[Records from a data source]
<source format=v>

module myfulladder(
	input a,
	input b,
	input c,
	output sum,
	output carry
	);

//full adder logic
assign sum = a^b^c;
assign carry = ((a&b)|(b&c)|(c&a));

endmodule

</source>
...
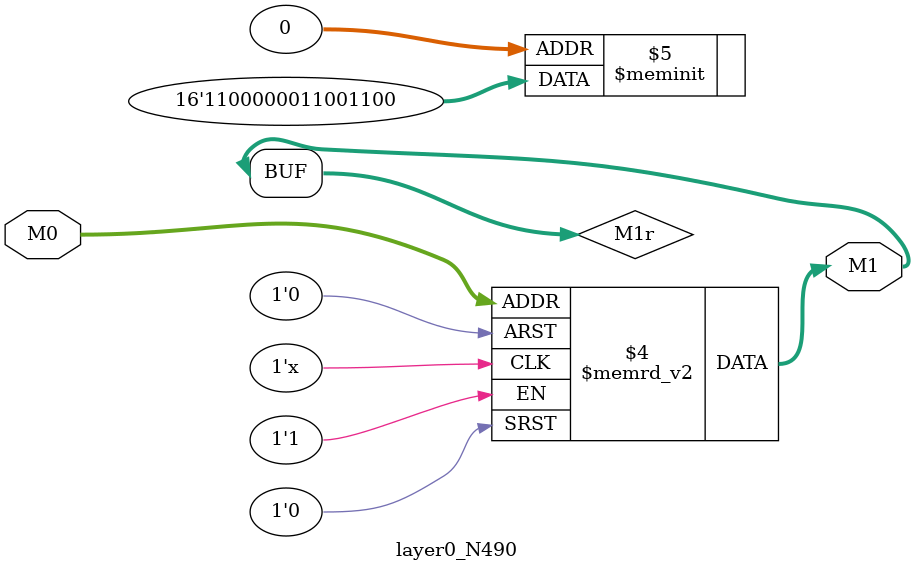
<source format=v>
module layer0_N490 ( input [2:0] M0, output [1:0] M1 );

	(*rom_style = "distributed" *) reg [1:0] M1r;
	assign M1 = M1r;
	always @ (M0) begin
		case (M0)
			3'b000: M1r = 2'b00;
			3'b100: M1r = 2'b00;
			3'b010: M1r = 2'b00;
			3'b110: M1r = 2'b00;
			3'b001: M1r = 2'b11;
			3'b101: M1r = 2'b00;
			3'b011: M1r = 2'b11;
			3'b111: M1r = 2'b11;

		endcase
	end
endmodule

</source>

(Action item)
Show every line above in which the word "input" is found.

(Task response)
	input a,
	input b,
	input c,
module layer0_N490 ( input [2:0] M0, output [1:0] M1 );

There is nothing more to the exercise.